C strange behaviour when bit-shifting

Question

Why the following code, compiled with gcc, prints "ffffffff 0" instead of "0 0"? The bits are shifted to the right by 32 positions in both instructions. It doesn't make much sense, since x == 32, but still this strange result happens...

#include <stdio.h>

int main(void)
{
    int x = 32;
    printf("%x\n", 0xffffffff >> x);
    printf("%x\n", 0xffffffff >> 32);
    return 0;
}

Edit:

Edit2: Yes, the compiler warned me. But this is not the point. I am using 0xffffffff as a mask that I bitshift with a variable. For example, when I bitshift with 8 I want 0xffffff (and it does that). When I bitshift with 31 I want 0x1 as a result (and it does that). And when I bitshift with 32 it gives me 0xffffffff (instead of 0, which is the beahaviour when I have 32 as a literal, not a variable). It is strange and for my purpose it is really unconvenient to make a special case for 32 since it should give 0 (and it does, but only when 32 is a literal)

Answer 1

Assuming int and unsigned int are 32 bit wide, the integer constant 0xffffffff is of type unsigned int.

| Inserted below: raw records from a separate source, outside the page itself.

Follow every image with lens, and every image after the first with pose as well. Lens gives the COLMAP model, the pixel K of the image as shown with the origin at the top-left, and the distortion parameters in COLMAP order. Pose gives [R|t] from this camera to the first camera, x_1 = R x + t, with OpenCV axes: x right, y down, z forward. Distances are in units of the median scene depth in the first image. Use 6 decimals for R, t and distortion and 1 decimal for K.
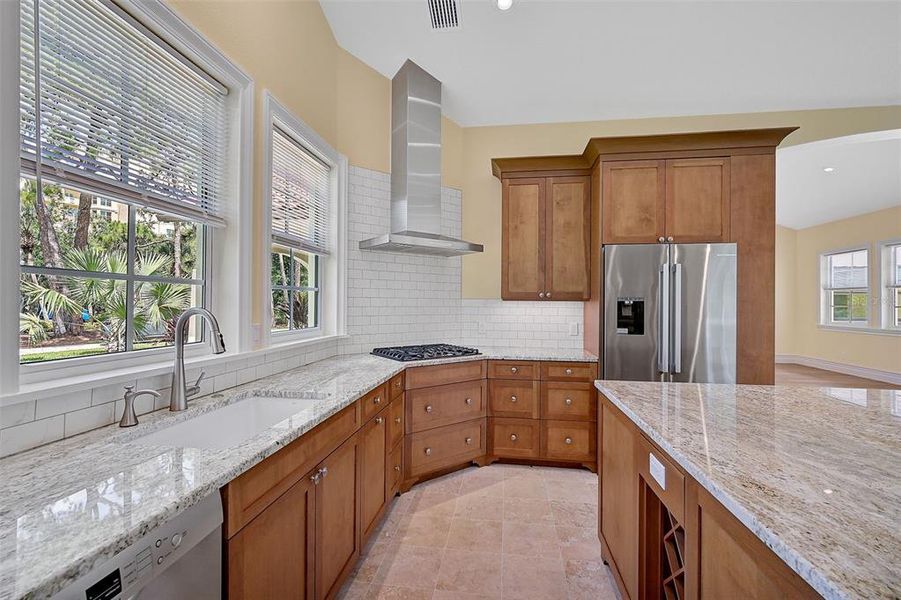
lens RADIAL K [[391.3, 0, 453.3], [0, 391.3, 301.1], [0, 0, 1]] dist [-0.007522, 0.002940]
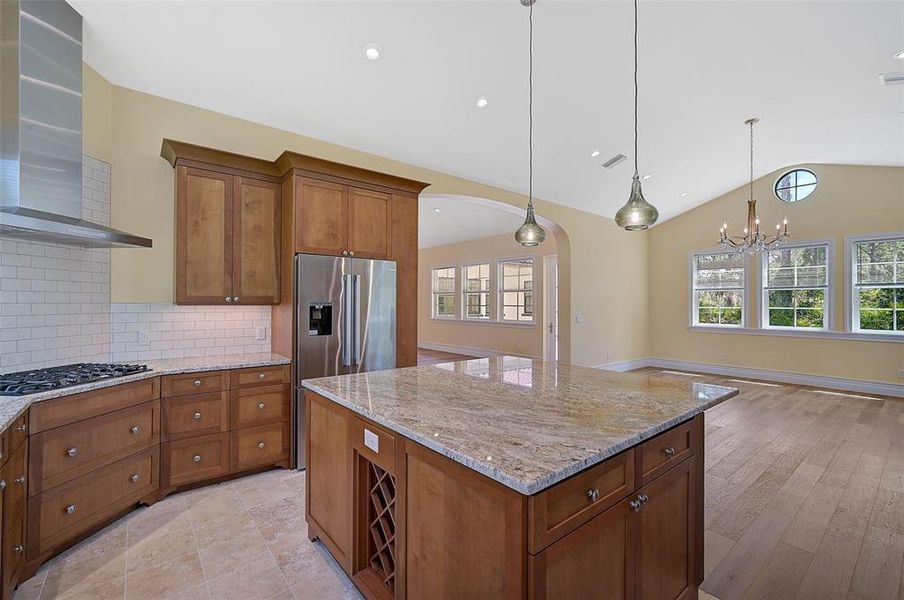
lens RADIAL K [[392.6, 0, 453.9], [0, 392.6, 301.6], [0, 0, 1]] dist [-0.007522, 0.002940]
pose [[0.676565, -0.002540, 0.736379, -0.115340], [-0.002126, 0.999983, 0.005402, -0.018536], [-0.736380, -0.005220, 0.676548, -0.043396]]
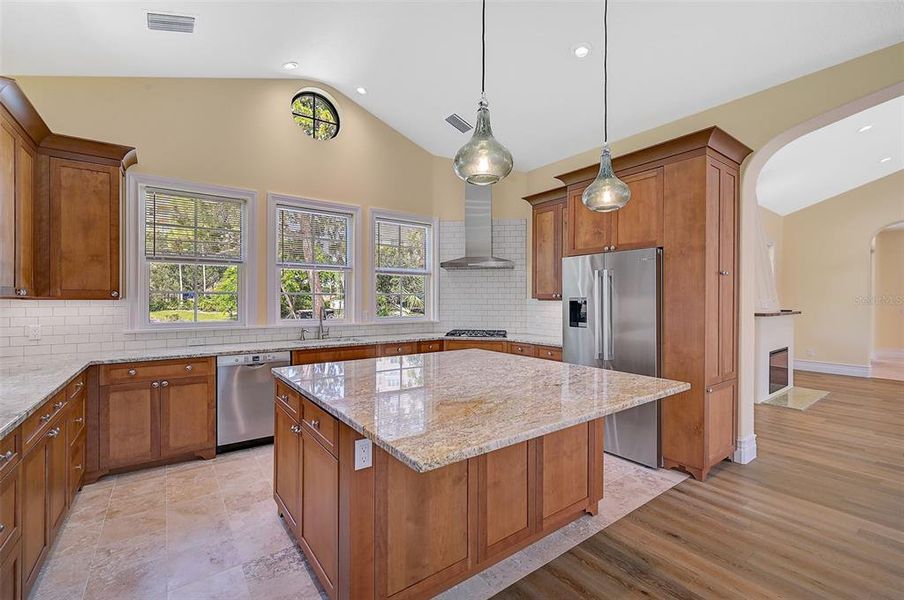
lens RADIAL K [[392.6, 0, 456.0], [0, 392.6, 299.8], [0, 0, 1]] dist [-0.007522, 0.002940]
pose [[0.699275, -0.004717, -0.714838, 1.049245], [0.006689, 0.999978, -0.000056, -0.005278], [0.714822, -0.004743, 0.699291, -0.162394]]
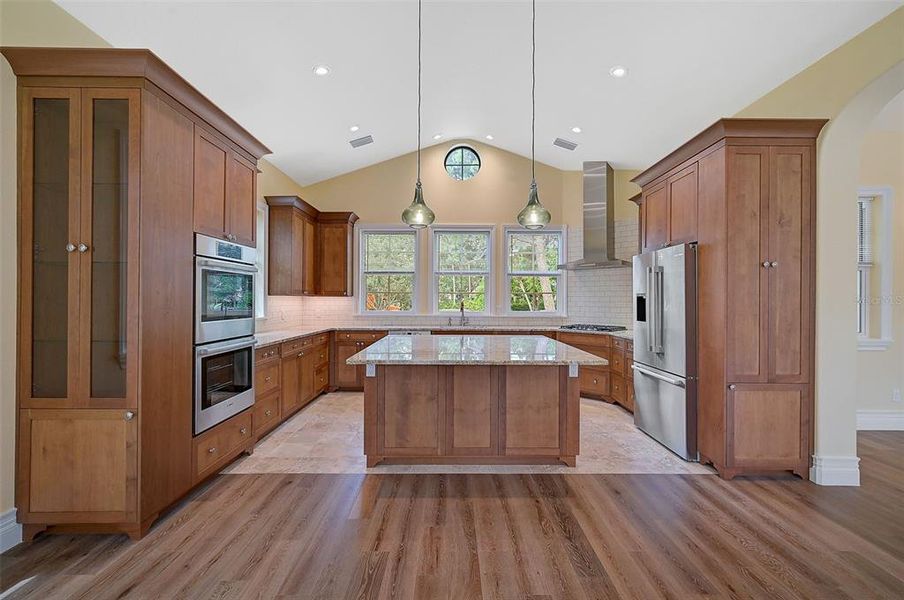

Right shifting an integer with a value of greater or equal the width of the integer will result in undefined behavior¹.

This happens in both cases in your example.

Update:

Undefined behavior means that anything can happen. Getting the value 0xffffffff instead of 0 fits this behavior.

You cannot shift by the width of the integer type, because it says so in the standard. You must make a check if the value is greater or equal the width of the type your working with.

---

¹ (Quoted from: ISO/IEC 9899:201x 6.5.7 Bitwise shift operators 3)
If the value of the right operand is negative or is greater than or equal to the width of the promoted left operand, the behavior is undefined.

Answer 2

Edit2: Yes, the compiler warned me. But this is not the point. I am using 0xffffffff as a mask that I bitshift with a variable. For example, when I bitshift with 8 I want 0xffffff (and it does that). When I bitshift with 31 I want 0x1 as a result (and it does that). And when I bitshift with 32 it gives me 0xffffffff (instead of 0, which is the beahaviour when I have 32 as a literal, not a variable). It is strange and for my purpose it is really strange to make a special case for 32 since it should give 0 (and it does, but only when 32 is a literal)

Yes it is the point, very much so. The moment you try to shift it by 32 which is, as your compiler said, >= width you invoke undefined behaviour. All bets are off at this point, no assumptions can be made anymore as to what the program will do. It's free to not print out anything or format your drive. So it isn't "strange".

Answer 3

In addition to the undefined behaviours that the other answers are talking about, the difference in result comes from GCC optmizing the second bitshift.

If you disassemble the code using the -S flag, you can notice that only one shrl instruction is used:

subq    $16, %rsp
movl    $32, -4(%rbp)
movl    -4(%rbp), %eax
movl    $-1, %edx
movl    %eax, %ecx
shrl    %cl, %edx
movl    %edx, %eax
movl    %eax, %esi
movl    $.LC0, %edi
movl    $0, %eax
call    printf
movl    $0, %esi
movl    $.LC0, %edi
movl    $0, %eax
call    printf
movl    $0, %eax

The compiler saw that it could compute the second bitshift at compile time as will never change and replaced the computation by its result, here 0.

Answer 4

If you are targetting an environment with 32-bit int, then shifting by 32 or more bits is Undefined Behaviour:

if the value of the right operand is negative or is greater or equal to the number of bits in the promoted left operand, the behavior is undefined.

It is your responsibility as a programmer to avoid invoking UB.

Answer 5

It depends on the compiler. But in your example, in the first case, x is signed, so the shift is arithmetic (the left-most bit is re-inserted from the left). In the second case, the literal 32 is treated as unsigned, so the shift becomes logical (0 is inserted from the left). This explains the ffffffff 0 result.